今や自転車漫画の代表ともいえる「弱虫ペダル」。ロードバイクに乗ったこともないアニメオタクの主人公が、ひょんなことから自転車レースの世界で活躍していく姿を描いた作品です。個性豊かなキャラクターと、それぞれの細かい心理描写を軸にして進むレース展開に、奥深い魅力があります。
「弱虫ペダル」のあらすじ
主人公・小野田坂道は千葉県にある高校に入学したばかりの高校1年生。秋葉原とガシャポンをこよなく愛するアニメオタクです。
放課後、入部するのを楽しみにしていたアニメ研究部が部員不足のため休止中だと知り落ち込む坂道は、気を取り直し秋葉原へ出かけます。ただし、その手段は電車ではなくなんと自転車(ママチャリ)です。「ういた交通費でガシャポンが5回できる!」という理由で、車で1時間以上かかる距離を自転車で行くと言います。
そんな坂道の言葉を聞いた、同じ1年生で自転車競技部の今泉は「ただのアホだ」と相手にしません。しかし、坂道が実際に斜度20%の裏門坂をママチャリで、しかも鼻歌まじりで登っている姿を、今泉は目の当たりにすることになります。
この出会いが、これから坂道の高校生活をどのように変えていくのでしょうか。
自転車の奥深さを知っていく坂道
ここからネタバレです。全戦全勝を目標とする今泉は坂道の走りが気になり、自分が負けたらアニメ研究部に入るという条件をつけ裏門坂での競争を申し入れ、坂道はそれを受けます。
スタート前、小学3年生の時から毎週欠かさず自転車で秋葉原に通っていたと明かす坂道。アニメ研究部復活の強い希望を胸に秘め、坂道は勝ちを目指して勝負のスタートをこぎ出します。必死でペダルを回す坂道ですが、ハンデとして15分遅れでスタートした今泉にあっという間に追い抜かれ、心が折れかけます。

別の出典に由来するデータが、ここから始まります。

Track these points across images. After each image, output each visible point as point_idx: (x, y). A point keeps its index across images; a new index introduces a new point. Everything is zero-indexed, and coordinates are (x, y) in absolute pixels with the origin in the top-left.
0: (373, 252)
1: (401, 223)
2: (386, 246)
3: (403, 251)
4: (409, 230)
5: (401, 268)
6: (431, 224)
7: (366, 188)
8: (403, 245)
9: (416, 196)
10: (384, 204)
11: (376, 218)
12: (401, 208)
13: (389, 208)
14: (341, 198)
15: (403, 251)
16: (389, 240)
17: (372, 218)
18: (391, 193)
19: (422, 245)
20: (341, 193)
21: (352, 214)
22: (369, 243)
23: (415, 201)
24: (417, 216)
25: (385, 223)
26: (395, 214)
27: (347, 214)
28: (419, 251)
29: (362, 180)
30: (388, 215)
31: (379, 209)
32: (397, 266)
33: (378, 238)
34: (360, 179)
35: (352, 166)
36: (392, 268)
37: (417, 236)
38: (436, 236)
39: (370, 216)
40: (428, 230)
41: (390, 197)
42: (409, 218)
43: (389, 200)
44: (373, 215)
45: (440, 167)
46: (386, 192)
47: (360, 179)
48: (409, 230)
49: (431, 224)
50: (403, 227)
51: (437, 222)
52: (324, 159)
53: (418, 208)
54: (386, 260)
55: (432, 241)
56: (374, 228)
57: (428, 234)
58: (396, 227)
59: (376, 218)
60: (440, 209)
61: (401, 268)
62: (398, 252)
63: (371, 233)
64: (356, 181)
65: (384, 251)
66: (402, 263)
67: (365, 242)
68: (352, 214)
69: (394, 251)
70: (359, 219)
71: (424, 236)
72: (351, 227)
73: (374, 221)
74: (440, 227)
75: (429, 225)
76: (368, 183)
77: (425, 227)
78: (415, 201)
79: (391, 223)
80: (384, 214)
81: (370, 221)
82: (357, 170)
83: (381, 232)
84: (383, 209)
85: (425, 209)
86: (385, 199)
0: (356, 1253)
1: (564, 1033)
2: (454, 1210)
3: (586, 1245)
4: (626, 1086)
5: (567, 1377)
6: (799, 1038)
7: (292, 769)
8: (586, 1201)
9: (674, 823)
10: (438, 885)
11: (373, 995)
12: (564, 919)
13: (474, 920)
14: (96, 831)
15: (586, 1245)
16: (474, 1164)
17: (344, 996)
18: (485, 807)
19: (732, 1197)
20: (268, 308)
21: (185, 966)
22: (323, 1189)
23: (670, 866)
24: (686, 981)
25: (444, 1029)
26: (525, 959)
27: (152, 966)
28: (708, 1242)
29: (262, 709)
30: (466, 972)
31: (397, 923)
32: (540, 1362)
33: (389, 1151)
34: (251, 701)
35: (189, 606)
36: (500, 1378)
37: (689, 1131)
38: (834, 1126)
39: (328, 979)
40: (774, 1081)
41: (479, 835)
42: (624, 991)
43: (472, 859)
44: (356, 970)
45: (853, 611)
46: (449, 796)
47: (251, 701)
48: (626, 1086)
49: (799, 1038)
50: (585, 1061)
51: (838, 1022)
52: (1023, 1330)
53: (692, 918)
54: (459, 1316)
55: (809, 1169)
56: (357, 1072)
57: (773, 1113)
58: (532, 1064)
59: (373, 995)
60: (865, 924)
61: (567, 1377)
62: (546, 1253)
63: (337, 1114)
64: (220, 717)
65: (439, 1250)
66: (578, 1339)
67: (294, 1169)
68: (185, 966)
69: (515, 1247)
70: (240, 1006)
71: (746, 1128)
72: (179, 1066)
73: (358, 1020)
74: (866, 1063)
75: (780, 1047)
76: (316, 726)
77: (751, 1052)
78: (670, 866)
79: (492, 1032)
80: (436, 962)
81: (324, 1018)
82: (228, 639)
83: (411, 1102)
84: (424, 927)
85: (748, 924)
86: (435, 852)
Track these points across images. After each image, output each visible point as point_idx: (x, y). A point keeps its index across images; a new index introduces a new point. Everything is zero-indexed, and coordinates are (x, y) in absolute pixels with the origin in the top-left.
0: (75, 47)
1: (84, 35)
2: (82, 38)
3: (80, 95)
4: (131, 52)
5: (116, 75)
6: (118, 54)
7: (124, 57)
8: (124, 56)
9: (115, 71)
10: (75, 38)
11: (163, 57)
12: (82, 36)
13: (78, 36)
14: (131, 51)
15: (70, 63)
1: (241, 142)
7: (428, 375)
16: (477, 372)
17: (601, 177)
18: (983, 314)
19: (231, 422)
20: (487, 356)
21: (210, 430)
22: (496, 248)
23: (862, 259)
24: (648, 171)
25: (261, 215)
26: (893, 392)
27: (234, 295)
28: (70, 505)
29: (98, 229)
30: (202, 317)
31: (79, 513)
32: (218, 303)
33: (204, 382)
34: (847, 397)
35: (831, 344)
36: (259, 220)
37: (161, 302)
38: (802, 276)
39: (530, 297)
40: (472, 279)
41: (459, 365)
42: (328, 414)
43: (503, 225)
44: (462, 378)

しかし、サドル位置を少し高くしただけで見違えるほど走りが変わり、再び今泉を追いかけることができます。また、ペダルをこぎまくる中で坂道は、徐々に自転車の奥深さと面白さに気づいていくのです。そして、坂道の目は今泉の背中をとらえます。
今後の展開は
さらにここで驚きの事実が判明します。坂道のママチャリは前ギアが極端に小さく、回転数をめちゃくちゃ上げないと進まないものでした。そんな自転車で毎週欠かさず往復90キロの秋葉原通いをしていたというのです。
そんな長年の習慣から知らず知らずのうち、坂道のペダルを回す力は普通ではマネできないものになっていたことがわかりました。
ついにレースは残り400メートル。追いすがる坂道を引き離そうと、今泉は本気の振り子ダンシングでスパートをかけます。一方、体は限界の坂道ですが、どうしても追いつきたいという強い思いがあふれ、さらにペダルを回し差を縮めながらゴールを目指します。
果たして、勝つのはどちらなのでしょうか。
まとめ
「弱虫ペダル」は本格的ロードレース漫画ですが、1巻では主人公の坂道は初心者どころか、乗っているのはまだママチャリです。ですが、秘めているポテンシャルはかなり大きいものだということは、あちこちから読み取れます。
この勝負の行方も気になるところですが、今後、坂道がどのようにロードレースにのめり込んでいくのか注目です。
また、この作品はキャラクターの葛藤や成長過程がレース展開に大きく反映されながら進んでいくので、深い人間ドラマとしても感情移入しっぱなしで読んでいけます。これからどのような仲間やライバルとの出会いがあり、どこまで成長していくのか、続きが楽しみな作品です。